One downside of Bayesian statistics is that it requires prior information — and often scientists need to start with a guess or estimate. Assigning numbers to subjective judgments is “like fingernails on a chalkboard,” said physicist Kyle Cranmer, who helped develop a frequentist technique to identify the latest new subatomic particle — the Higgs boson.
Others say that in confronting the so-called replication crisis, the best cure for misleading findings is not Bayesian statistics, but good frequentist ones. It was frequentist statistics that allowed people to uncover all the problems with irreproducible research in the first place, said Deborah Mayo, a philosopher of science at Virginia Tech. The technique was developed to distinguish real effects from chance, and to prevent scientists from fooling themselves.
Uri Simonsohn, a psychologist at the University of Pennsylvania, agrees. Several years ago, he published a paper that exposed common statistical shenanigans in his field — logical leaps, unjustified conclusions, and various forms of unconscious and conscious cheating.
He said he had looked into Bayesian statistics and concluded that if people misused or misunderstood one system, they would do just as badly with the other. Bayesian statistics, in short, can’t save us from bad science.
At Times a Lifesaver
Despite its 18th-century origins, the technique is only now beginning to reveal its power with the advent of 21st-century computing speed.

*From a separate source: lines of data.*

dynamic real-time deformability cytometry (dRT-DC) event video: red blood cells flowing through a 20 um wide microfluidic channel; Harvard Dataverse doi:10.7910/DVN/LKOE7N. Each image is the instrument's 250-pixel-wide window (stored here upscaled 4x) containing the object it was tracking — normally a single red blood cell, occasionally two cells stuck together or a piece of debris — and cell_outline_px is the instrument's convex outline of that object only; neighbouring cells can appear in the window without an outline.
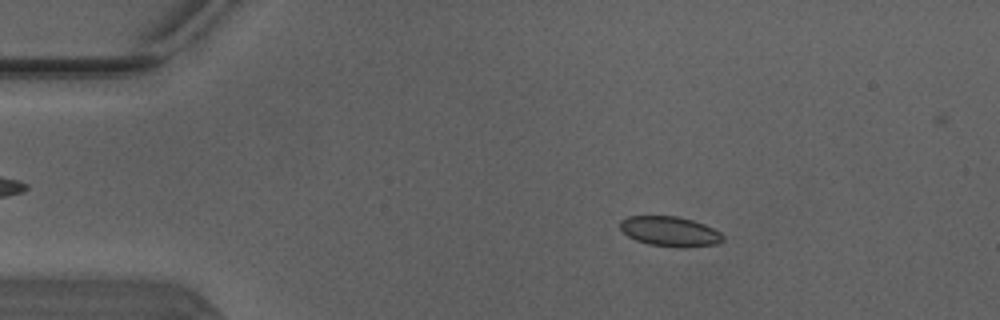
{"species": "Egyptian fruit bat (a non-hibernating species)", "species_latin": "Rousettus aegyptiacus", "temperature_condition": "warm", "stored_images_in_passage": 43, "camera_frame_rate_fps": 3000, "um_per_image_px": 0.085, "animal": {"sex": "male"}, "frame": {"image": 1, "passage_image": 2, "time_ms": 0.333, "image_size_px": [1000, 320], "cell_outline_px": [[724, 240], [716, 244], [684, 248], [648, 244], [636, 240], [628, 236], [620, 228], [620, 220], [628, 216], [676, 216], [692, 220], [704, 224], [720, 232], [724, 236]], "centroid_in_image_um": [56.95, 19.67], "position_along_channel_um": 28.1, "area_um2": 17.92}}
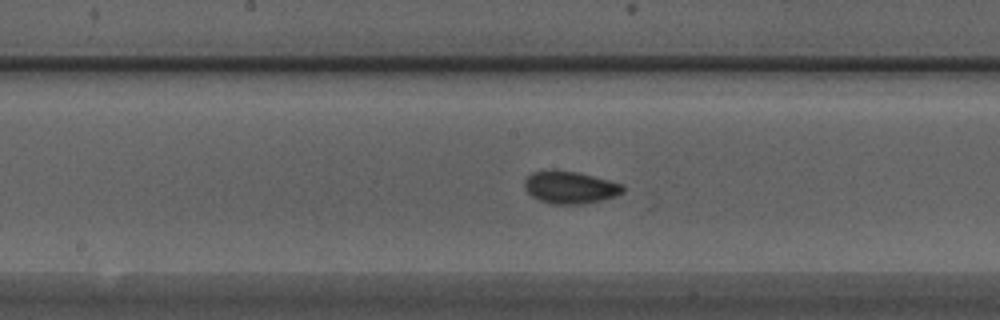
{"frame": {"image": 2, "passage_image": 19, "time_ms": 6.0, "image_size_px": [1000, 320], "cell_outline_px": [[624, 192], [616, 196], [584, 204], [552, 204], [540, 200], [532, 196], [524, 188], [524, 180], [532, 172], [552, 168], [556, 168], [576, 172], [624, 184]], "centroid_in_image_um": [48.43, 15.91], "position_along_channel_um": 199.8, "area_um2": 18.79}}
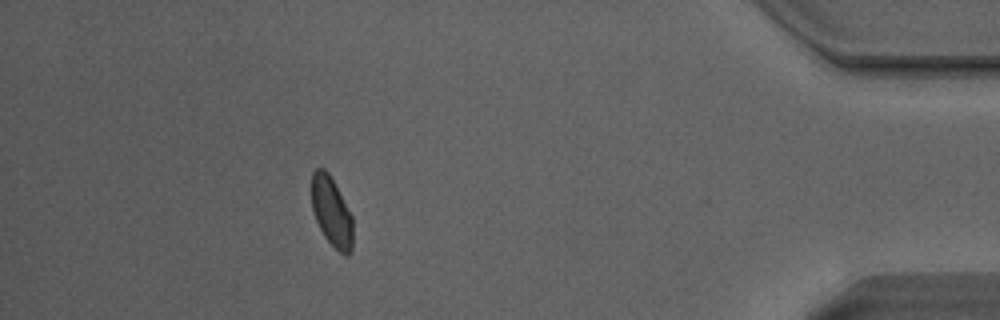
{"frame": {"image": 3, "passage_image": 38, "time_ms": 12.333, "image_size_px": [1000, 320], "cell_outline_px": [[352, 252], [348, 256], [344, 256], [324, 236], [312, 212], [312, 172], [316, 168], [324, 168], [328, 172], [352, 216]], "centroid_in_image_um": [28.18, 18.01], "position_along_channel_um": 407.0, "area_um2": 16.53}, "authors_computed_cell_mechanics": {"area_um2": 17.8024, "velocity_mm_per_s": 4.1139, "shape_relaxation_time_tau1_ms": 2.4787, "shape_relaxation_time_tau2_ms": 1.4051, "deformation_change_tau1": 0.0615, "deformation_change_tau2": 0.0485}}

Some historians say Bayes developed his technique to counter the philosopher David Hume’s contention that most so-called miracles were likely to be fakes or illusions. Bayes didn’t make much headway in that debate — at least not directly.
But even Hume might have been impressed last year, when the Coast Guard used Bayesian statistics to search for Mr. Aldridge, its computers continually updating and narrowing down his most probable locations.

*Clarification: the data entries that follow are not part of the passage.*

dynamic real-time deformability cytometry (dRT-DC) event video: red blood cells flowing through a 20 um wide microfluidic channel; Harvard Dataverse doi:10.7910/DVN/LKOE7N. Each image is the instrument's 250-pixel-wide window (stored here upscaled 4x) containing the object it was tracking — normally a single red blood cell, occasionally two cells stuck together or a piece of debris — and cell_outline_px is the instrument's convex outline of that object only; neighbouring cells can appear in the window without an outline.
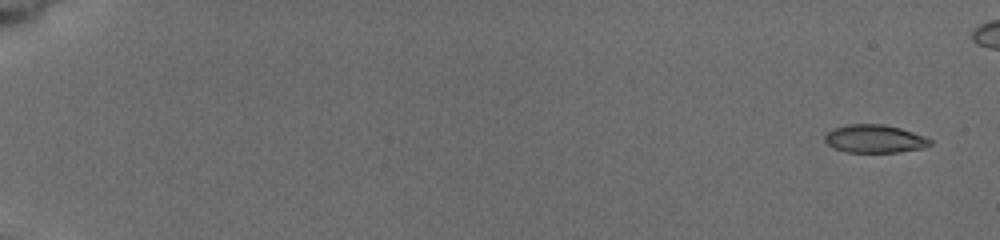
{"species": "common noctule bat (a hibernating species)", "species_latin": "Nyctalus noctula", "temperature_condition": "cold", "stored_images_in_passage": 23, "camera_frame_rate_fps": 3000, "um_per_image_px": 0.085, "animal": {"sex": "female", "body_mass_g": 19.5, "forearm_length_mm": 54.1}, "frame": {"image": 1, "passage_image": 2, "time_ms": 0.667, "image_size_px": [1000, 240], "cell_outline_px": [[932, 144], [924, 148], [896, 152], [844, 152], [832, 148], [824, 140], [824, 136], [832, 128], [848, 124], [884, 124], [900, 128], [924, 136], [932, 140]], "centroid_in_image_um": [74.32, 11.8], "position_along_channel_um": 10.7, "area_um2": 17.34}}
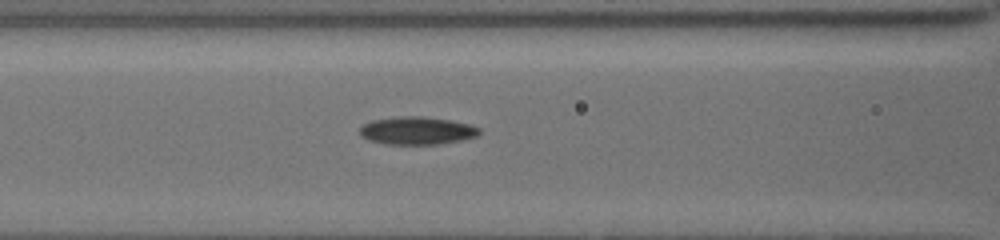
{"frame": {"image": 2, "passage_image": 18, "time_ms": 8.667, "image_size_px": [1000, 240], "cell_outline_px": [[480, 132], [476, 136], [464, 140], [440, 144], [384, 144], [368, 140], [360, 136], [360, 128], [364, 124], [372, 120], [404, 116], [420, 116], [448, 120], [468, 124], [480, 128]], "centroid_in_image_um": [35.43, 11.12], "position_along_channel_um": 131.2, "area_um2": 19.31}}
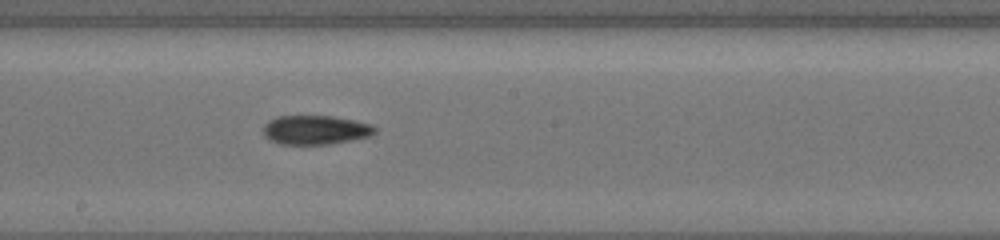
{"frame": {"image": 3, "passage_image": 23, "time_ms": 11.0, "image_size_px": [1000, 240], "cell_outline_px": [[376, 132], [372, 136], [332, 144], [280, 144], [268, 140], [264, 136], [264, 124], [268, 120], [276, 116], [332, 116], [372, 124], [376, 128]], "centroid_in_image_um": [26.81, 11.05], "position_along_channel_um": 221.4, "area_um2": 19.13}}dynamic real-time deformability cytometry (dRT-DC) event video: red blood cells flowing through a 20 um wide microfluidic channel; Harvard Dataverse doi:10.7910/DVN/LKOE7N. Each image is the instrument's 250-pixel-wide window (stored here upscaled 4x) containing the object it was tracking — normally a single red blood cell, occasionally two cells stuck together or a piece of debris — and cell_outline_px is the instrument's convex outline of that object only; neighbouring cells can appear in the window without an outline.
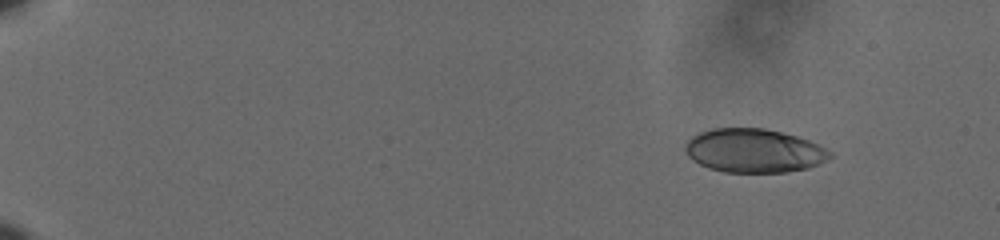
{"species": "human", "species_latin": "Homo sapiens", "temperature_condition": "cold", "stored_images_in_passage": 53, "camera_frame_rate_fps": 3000, "um_per_image_px": 0.085, "donor": {"sex": "male"}, "frame": {"image": 1, "passage_image": 1, "time_ms": 0.0, "image_size_px": [1000, 240], "cell_outline_px": [[832, 156], [828, 160], [808, 168], [788, 172], [724, 172], [708, 168], [692, 160], [684, 152], [684, 144], [692, 136], [700, 132], [712, 128], [764, 128], [796, 136], [808, 140], [832, 152]], "centroid_in_image_um": [64.05, 12.81], "position_along_channel_um": 20.9, "area_um2": 36.99}}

The Coast Guard has been using Bayesian analysis since the 1970s. The approach lends itself well to problems like searches, which involve a single incident and many different kinds of relevant data, said Lawrence Stone, a statistician for Metron, a scientific consulting firm in Reston, Va., that works with the Coast Guard.
At first, all the Coast Guard knew about the fisherman was that he fell off his boat sometime from 9 p.m. on July 24 to 6 the next morning. The sparse information went into a program called Sarops, for Search and Rescue Optimal Planning System. Over the next few hours, searchers added new information — on prevailing currents, places the search helicopters had already flown and some additional clues found by the boat’s captain.
The system could not deduce exactly where Mr. Aldridge was drifting, but with more information, it continued to narrow down the most promising places to search.
Just before turning back to refuel, a searcher in a helicopter spotted a man clinging to two buoys he had tied together. He had been in the water for 12 hours; he was hypothermic and sunburned but alive.
Even in the jaded 21st century, it was considered something of a miracle.